By James Langton
(April 27 – 09:00 ET) – Markets look ready for a rough day after receiving a slew of negative economic data. The U.S. employment cost index is up 1.4% and GDP is running at a 5.4% rate. The higher than expected numbers are sparking inflation fears and stock futures are down deeply as a result.
Statistics Canada is reporting that average weekly earnings is rising at a 2.8% annual rate, slower than the U.S. and on pace with inflation.

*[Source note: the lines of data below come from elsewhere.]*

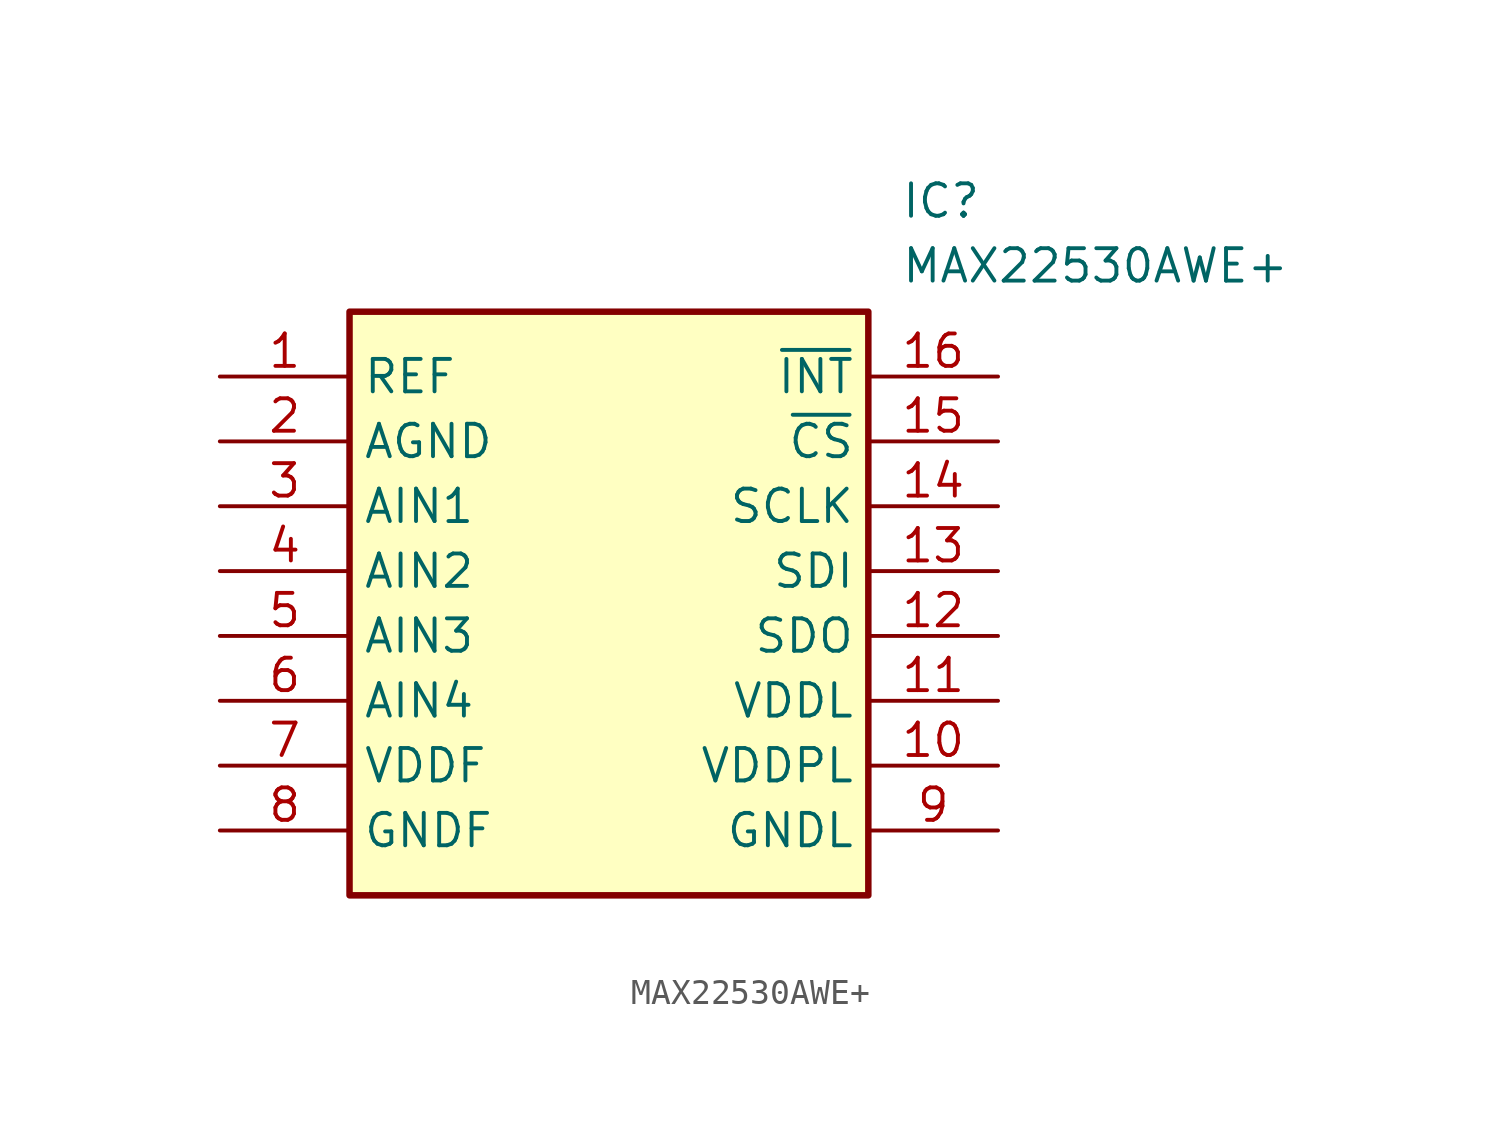
<source format=kicad_sym>
(kicad_symbol_lib
  (version 20211014)
  (generator SamacSys_ECAD_Model)
  (symbol "MAX22530AWE+"
    (property "Reference" "IC"
      (at 26.67 7.62 0)
      (effects (font (size 1.27 1.27)) (justify left top)))
    (property "Value" "MAX22530AWE+"
      (at 26.67 5.08 0)
      (effects (font (size 1.27 1.27)) (justify left top)))
    (rectangle
      (start 5.08 2.54)
      (end 25.4 -20.32)
      (stroke (width 0.254) (type default))
      (fill (type background)))
    (pin passive line
      (at 0 0 0)
      (length 5.08)
      (name "REF" (effects (font (size 1.27 1.27))))
      (number "1" (effects (font (size 1.27 1.27)))))
    (pin passive line
      (at 0 -2.54 0)
      (length 5.08)
      (name "AGND" (effects (font (size 1.27 1.27))))
      (number "2" (effects (font (size 1.27 1.27)))))
    (pin passive line
      (at 0 -5.08 0)
      (length 5.08)
      (name "AIN1" (effects (font (size 1.27 1.27))))
      (number "3" (effects (font (size 1.27 1.27)))))
    (pin passive line
      (at 0 -7.62 0)
      (length 5.08)
      (name "AIN2" (effects (font (size 1.27 1.27))))
      (number "4" (effects (font (size 1.27 1.27)))))
    (pin passive line
      (at 0 -10.16 0)
      (length 5.08)
      (name "AIN3" (effects (font (size 1.27 1.27))))
      (number "5" (effects (font (size 1.27 1.27)))))
    (pin passive line
      (at 0 -12.7 0)
      (length 5.08)
      (name "AIN4" (effects (font (size 1.27 1.27))))
      (number "6" (effects (font (size 1.27 1.27)))))
    (pin passive line
      (at 0 -15.24 0)
      (length 5.08)
      (name "VDDF" (effects (font (size 1.27 1.27))))
      (number "7" (effects (font (size 1.27 1.27)))))
    (pin passive line
      (at 0 -17.78 0)
      (length 5.08)
      (name "GNDF" (effects (font (size 1.27 1.27))))
      (number "8" (effects (font (size 1.27 1.27)))))
    (pin passive line
      (at 30.48 0 180)
      (length 5.08)
      (name "~{INT}" (effects (font (size 1.27 1.27))))
      (number "16" (effects (font (size 1.27 1.27)))))
    (pin passive line
      (at 30.48 -2.54 180)
      (length 5.08)
      (name "~{CS}" (effects (font (size 1.27 1.27))))
      (number "15" (effects (font (size 1.27 1.27)))))
    (pin passive line
      (at 30.48 -5.08 180)
      (length 5.08)
      (name "SCLK" (effects (font (size 1.27 1.27))))
      (number "14" (effects (font (size 1.27 1.27)))))
    (pin passive line
      (at 30.48 -7.62 180)
      (length 5.08)
      (name "SDI" (effects (font (size 1.27 1.27))))
      (number "13" (effects (font (size 1.27 1.27)))))
    (pin passive line
      (at 30.48 -10.16 180)
      (length 5.08)
      (name "SDO" (effects (font (size 1.27 1.27))))
      (number "12" (effects (font (size 1.27 1.27)))))
    (pin passive line
      (at 30.48 -12.7 180)
      (length 5.08)
      (name "VDDL" (effects (font (size 1.27 1.27))))
      (number "11" (effects (font (size 1.27 1.27)))))
    (pin passive line
      (at 30.48 -15.24 180)
      (length 5.08)
      (name "VDDPL" (effects (font (size 1.27 1.27))))
      (number "10" (effects (font (size 1.27 1.27)))))
    (pin passive line
      (at 30.48 -17.78 180)
      (length 5.08)
      (name "GNDL" (effects (font (size 1.27 1.27))))
      (number "9" (effects (font (size 1.27 1.27)))))))
</source>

In 1999, the year over year gain in average weekly earnings was strongest in September, 1.4%, and December, 1.3%. In the first two months of 2000, average weekly earnings grew by an estimated 2.2% in January and 2.8% in February. Increases in both hours and wage rates contributed to the earnings growth. The strongest employment gains were in Ontario and Alberta.

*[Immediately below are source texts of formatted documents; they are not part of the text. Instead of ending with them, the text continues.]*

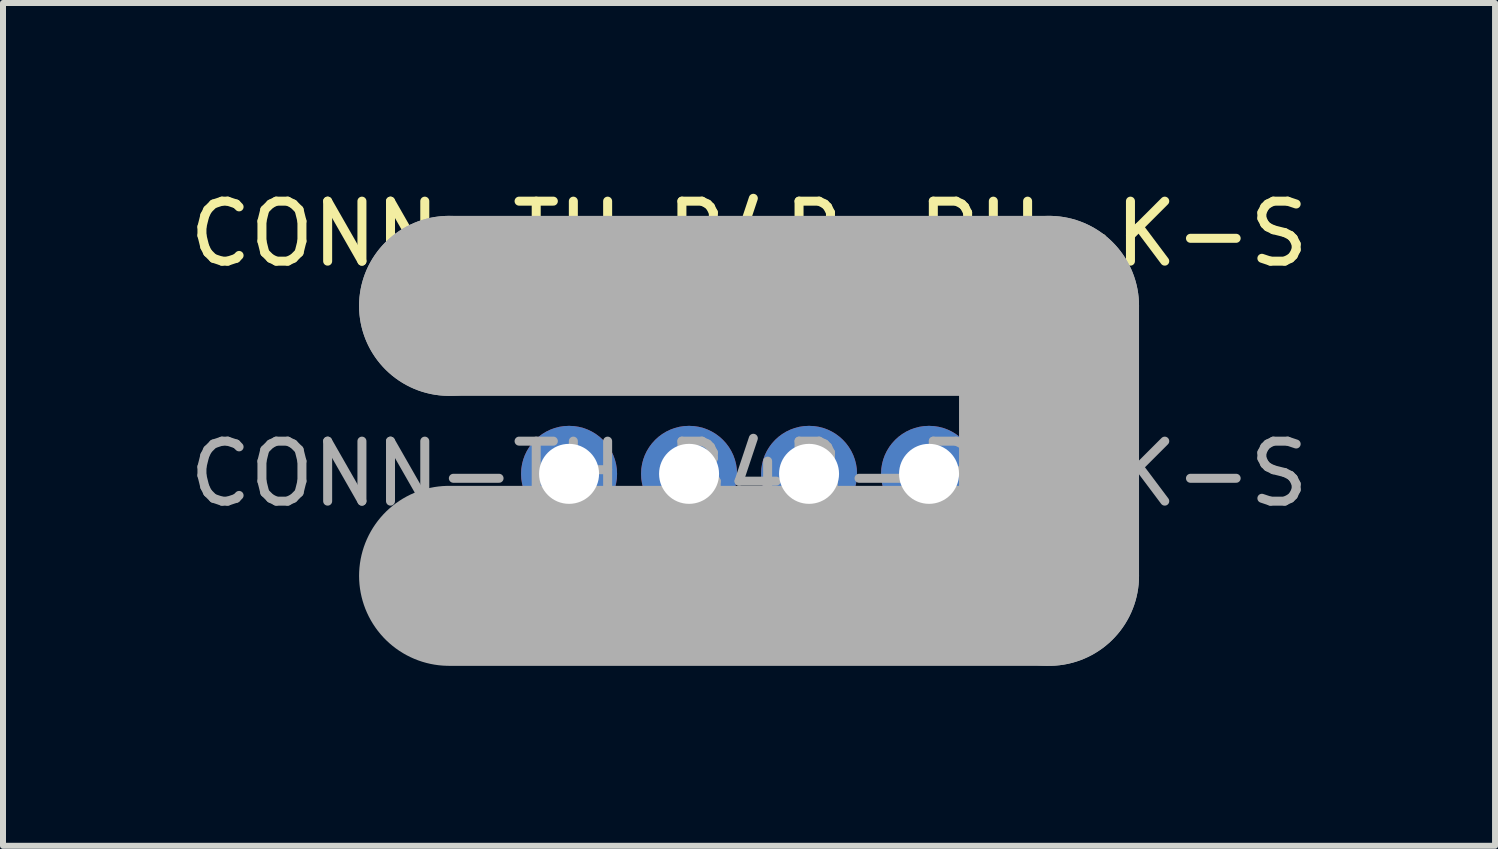
<source format=kicad_pcb>
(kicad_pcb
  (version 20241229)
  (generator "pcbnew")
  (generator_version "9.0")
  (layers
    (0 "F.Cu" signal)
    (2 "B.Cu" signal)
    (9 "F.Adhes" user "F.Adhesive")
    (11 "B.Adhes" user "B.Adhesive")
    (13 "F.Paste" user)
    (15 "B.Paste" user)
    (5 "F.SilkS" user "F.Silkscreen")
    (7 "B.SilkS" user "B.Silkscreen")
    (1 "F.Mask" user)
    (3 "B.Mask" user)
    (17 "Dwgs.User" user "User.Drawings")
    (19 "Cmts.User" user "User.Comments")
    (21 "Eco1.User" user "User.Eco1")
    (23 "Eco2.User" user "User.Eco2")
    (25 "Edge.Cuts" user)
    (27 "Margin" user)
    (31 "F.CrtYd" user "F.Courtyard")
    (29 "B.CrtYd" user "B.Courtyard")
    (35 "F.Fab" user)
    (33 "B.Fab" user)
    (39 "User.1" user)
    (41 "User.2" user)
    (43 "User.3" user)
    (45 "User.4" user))
  (footprint "CONN-TH_B4B-PH-K-S"
    (layer "F.Cu")
    (at 9.435 4.848)
    (property "Reference" "CONN-TH_B4B-PH-K-S" (at 0 -4 0) (layer "F.SilkS") (effects (font (size 1 1) (thickness 0.15))))
    (attr through_hole)
    (fp_circle (center 4.29 1.02) (end 4.65 1.02) (stroke (width 0.25) (type solid)) (fill no) (layer "F.SilkS"))
    (fp_line (start -5 -2.8) (end -5 -2.8) (stroke (width 3) (type solid)) (layer "F.Fab"))
    (fp_line (start -5 -2.8) (end 5 -2.8) (stroke (width 3) (type solid)) (layer "F.Fab"))
    (fp_line (start 5 -2.8) (end 5 1.7) (stroke (width 3) (type solid)) (layer "F.Fab"))
    (fp_line (start 5 1.7) (end -5 1.7) (stroke (width 3) (type solid)) (layer "F.Fab"))
    (fp_circle (center -3 0) (end -2.8 0) (stroke (width 0.4) (type solid)) (fill no) (layer "F.Fab"))
    (fp_circle (center -1 0) (end -0.8 0) (stroke (width 0.4) (type solid)) (fill no) (layer "F.Fab"))
    (fp_circle (center 1 0) (end 1.2 0) (stroke (width 0.4) (type solid)) (fill no) (layer "F.Fab"))
    (fp_circle (center 3 0) (end 3.2 0) (stroke (width 0.4) (type solid)) (fill no) (layer "F.Fab"))
    (fp_circle (center 5.13 -2.93) (end 5.16 -2.93) (stroke (width 0.06) (type solid)) (fill no) (layer "F.Fab"))
    (fp_text user "${REFERENCE}" (at 0 0 0) (layer "F.Fab") (effects (font (size 1 1) (thickness 0.15))))
    (pad "1" thru_hole circle (at 3 0 180) (size 1.6 1.6) (drill 1) (layers "*.Cu" "*.Mask"))
    (pad "2" thru_hole circle (at 1 0 180) (size 1.6 1.6) (drill 1) (layers "*.Cu" "*.Mask"))
    (pad "3" thru_hole circle (at -1 0 180) (size 1.6 1.6) (drill 1) (layers "*.Cu" "*.Mask"))
    (pad "4" thru_hole circle (at -3 0 180) (size 1.6 1.6) (drill 1) (layers "*.Cu" "*.Mask")))
  (gr_rect
    (start -3 -3)
    (end 21.869 11.048)
    (stroke (width 0.1) (type default))
    (fill no)
    (layer "Edge.Cuts")))
</source>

The European Central Bank has hiked rates 25 basis points as expected. Yet the Euro continues to slide. In Europe stocks were mixed ahead of the U.S. data. London’s FTSE has gained 21 points to 6277. France’s CAC 40 is down 37 points to 6353. The German DAX dropped 27 points to 7362.
In Asia stocks slipped overnight. Japan’s Nikkei dropped 115 points to 18,019. The Hang Seng was down 34 points to 15,192.

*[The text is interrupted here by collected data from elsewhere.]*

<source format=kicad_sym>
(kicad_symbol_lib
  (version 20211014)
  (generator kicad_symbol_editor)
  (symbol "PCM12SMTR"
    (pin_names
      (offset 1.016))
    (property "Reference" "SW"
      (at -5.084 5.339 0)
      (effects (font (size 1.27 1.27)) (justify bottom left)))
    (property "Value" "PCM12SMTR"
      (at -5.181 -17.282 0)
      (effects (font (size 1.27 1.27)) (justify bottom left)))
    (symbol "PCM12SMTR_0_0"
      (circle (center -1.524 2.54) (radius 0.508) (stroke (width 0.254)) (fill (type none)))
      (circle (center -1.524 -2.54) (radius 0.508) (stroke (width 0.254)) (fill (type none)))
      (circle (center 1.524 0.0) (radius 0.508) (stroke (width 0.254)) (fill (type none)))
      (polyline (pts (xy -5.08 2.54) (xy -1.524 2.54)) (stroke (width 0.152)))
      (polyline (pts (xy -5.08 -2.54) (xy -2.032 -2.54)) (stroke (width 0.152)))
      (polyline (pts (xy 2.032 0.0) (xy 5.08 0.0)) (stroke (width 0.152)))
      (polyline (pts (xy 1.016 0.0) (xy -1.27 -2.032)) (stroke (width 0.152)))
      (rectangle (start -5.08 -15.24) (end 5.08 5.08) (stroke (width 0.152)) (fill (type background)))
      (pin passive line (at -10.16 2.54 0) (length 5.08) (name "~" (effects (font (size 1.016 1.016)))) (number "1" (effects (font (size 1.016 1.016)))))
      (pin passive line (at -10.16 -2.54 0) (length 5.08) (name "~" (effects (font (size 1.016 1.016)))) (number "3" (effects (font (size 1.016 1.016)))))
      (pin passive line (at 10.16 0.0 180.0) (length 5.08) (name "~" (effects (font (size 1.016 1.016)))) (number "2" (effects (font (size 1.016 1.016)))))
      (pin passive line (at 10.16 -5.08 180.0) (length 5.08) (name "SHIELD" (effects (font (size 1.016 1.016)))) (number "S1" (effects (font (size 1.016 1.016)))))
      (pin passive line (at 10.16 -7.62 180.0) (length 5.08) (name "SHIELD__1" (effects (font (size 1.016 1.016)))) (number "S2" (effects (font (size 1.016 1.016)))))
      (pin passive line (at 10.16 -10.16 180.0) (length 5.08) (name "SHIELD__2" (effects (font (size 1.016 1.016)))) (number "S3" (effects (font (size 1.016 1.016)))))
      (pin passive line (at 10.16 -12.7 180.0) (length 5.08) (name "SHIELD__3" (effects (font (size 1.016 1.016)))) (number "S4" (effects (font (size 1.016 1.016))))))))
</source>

The only merger and acquisition news is that Standard Chartered PLC will buy ANZ Grindlays Bank Ltd. from Australia & New Zealand Banking Group Ltd. for US$1.34 billion.
Call-Net Enterprises Inc. reported a loss of $1.11 a share, down from last year’s 73¢ per share loss. Laidlaw Inc., which twice delayed the release of its second-quarter earnings, has now reported a $4.48 per share loss, compared to net income 5¢ per share in 1999. The huge loss came thanks to $1.6 billion in write-offs.